Though tragic and evil, PETA’s position should not surprising to anyone who has been paying attention. Several years ago, PETA founder Ingrid Newkirk wrote an OpEd piece in newspapers across the country calling on all shelters in all cities to kill all dogs who looked like “pit bulls.”

“Most people have no idea that at many animal shelters across the country, any pit bull that comes through the front door doesn’t go out the back door alive,” she wrote. “From San Jose to Schenectady, many shelters have enacted policies requiring the automatic destruction of the huge and ever-growing number of ‘pits’ they encounter. This news shocks and outrages the compassionate dog-lover. Here’s another shocker: People for the Ethical Treatment of Animals, the very organization that is trying to get you to denounce the killing of chickens for the table, foxes for fur or frogs for dissection, supports the shelters’ pit-bull policy: People who genuinely care about dogs won’t be affected by a ban on pits.”

More recently, PETA wrote a Mayor in Tennessee telling him not to work with rescuers and to kill all pit bulls — “PETA recommends a ban on the adoption/release of dangerous dogs and fighting breeds (commonly known as ‘pit bulls’).”
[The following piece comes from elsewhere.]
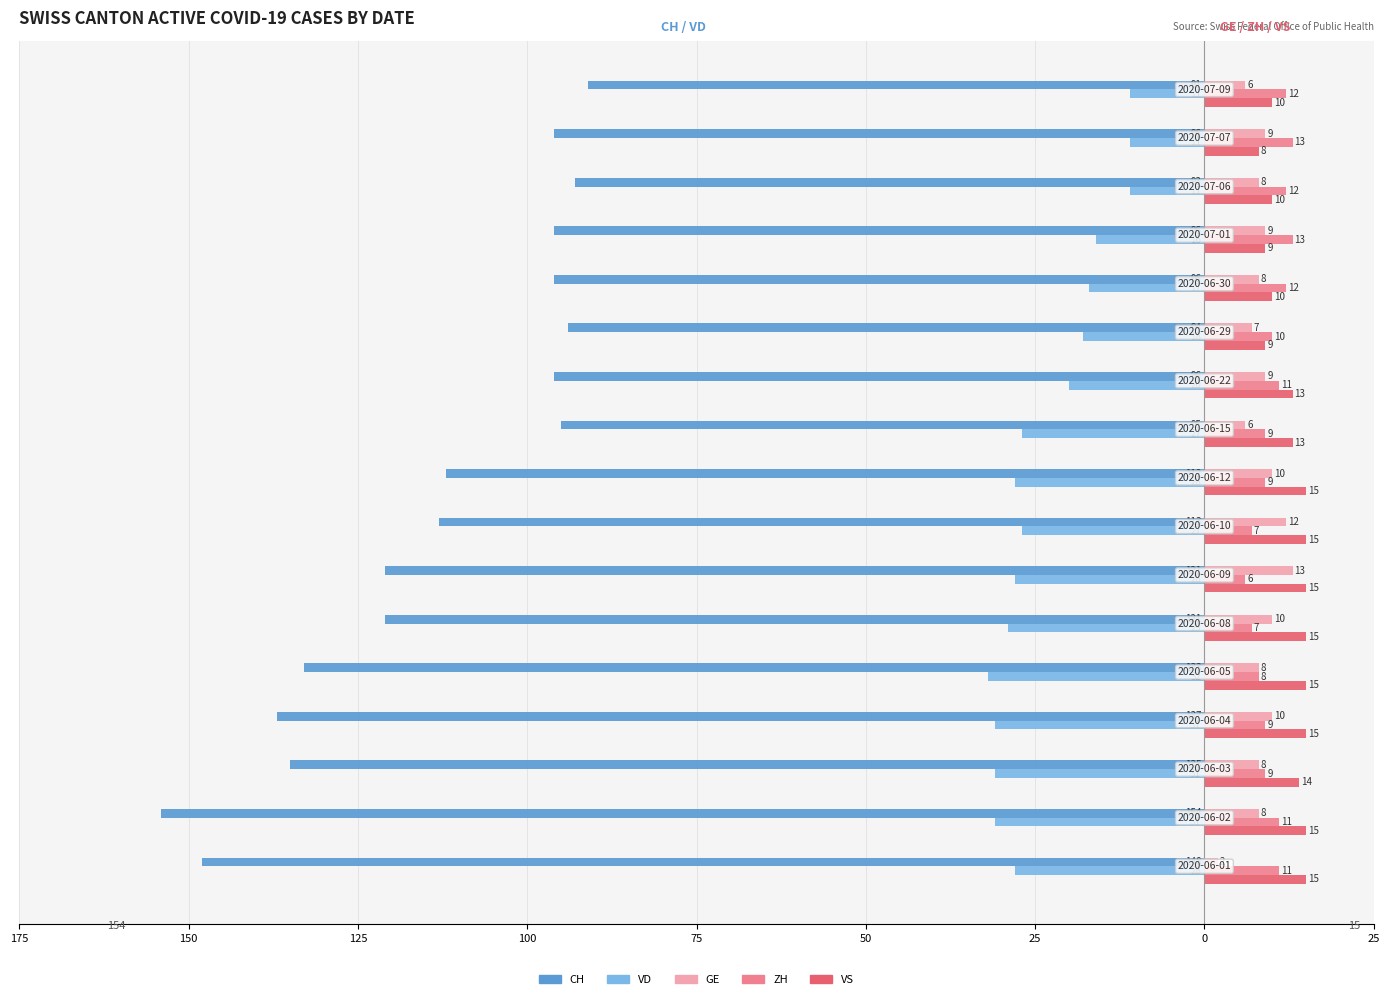

What are all the series names shown in the legend?

CH, VD, GE, ZH, VS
It also joined forces with a group that has a singular mission: “to have pit bulls banned across the United States — a move which seems to lead, inexorably, to the dogs being killed.” “We’re not talking about dogs who have done anything wrong,” according to an article in the Huffington Post. “This concerns all pit bulls. The therapy dogs, the police dogs, the war heroes, those who’ve saved lives, : and those who are still in shelters, waiting to be given a chance.”

PETA also practices what it preaches, killing more dogs than most other facilities in Virginia, where it is located. It’s known death rate of dogs and cats recently surpassed 40,000. And according to a PETA employee, “I did witness [PETA] bring back a pit bull to the Norfolk location. This pit bull was wagging its tail, jumping (an obvious friendly dog; not feral) while receiving praise, treats and getting pet by the [two PETA] employees. It was the end of my shift, so I was cleaning and restocking, which required me to go into their shed for supplies. I saw the [two PETA] employees take the pitbull into the shed’s euthanasia room, which is inside this shed. It is a small room where they have a table and a huge walk-in freezer with [four] large trash cans. The trash cans contained deceased animals and were usually full. As I continued to do my job, I heard the [PETA] employees talking to the dog and trying to calm it down as it whined. Later : they opened the door and I saw the pit bull deceased on the table.”
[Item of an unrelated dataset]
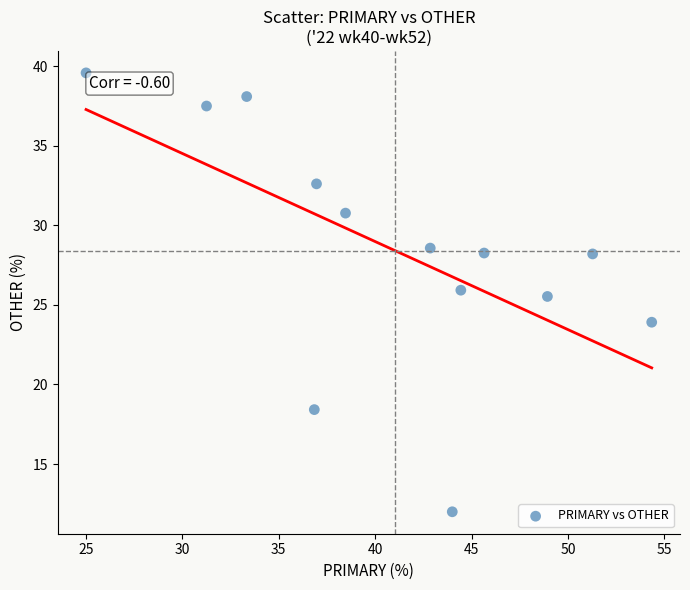

What is the range of Y values (max minus min)?

27.6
Banning dogs based on how they look is immoral. It is also ineffective. Not only do 50% of dogs labeled as pit bulls lacked DNA signatures of breeds commonly classified as pit bulls; but dogs targeted for breed discriminatory laws are not more likely to bite, do not bite harder, and such bans do not result in fewer dog bites or bite-related hospitalization rates. Indeed, “Toronto’s reported dog bites have been rising” and “reached their highest levels this century” even as pit bulls are being exterminated.

But that isn’t going stop some people, especially those whose identity is wrapped up in PETA, from defending them by arguing “they do so much good.” Not only is that probably not true, as a recent study indicated, but it makes no sense. By this same logic, were a slaughterhouse owner to donate a percentage of his profits to a vegan advocacy organization, or a dog fighter to donate some of his winnings to a companion animal rescue group, the killing and cruelty they inflict upon animals would therefore be rendered acceptable, the harm being cancelled out by the good. Though an obvious absurdity, time and again self-professed animal lovers and animal rights activists postulate this exact scenario, but in the reverse in order to defend or excuse the killing of animals by PETA.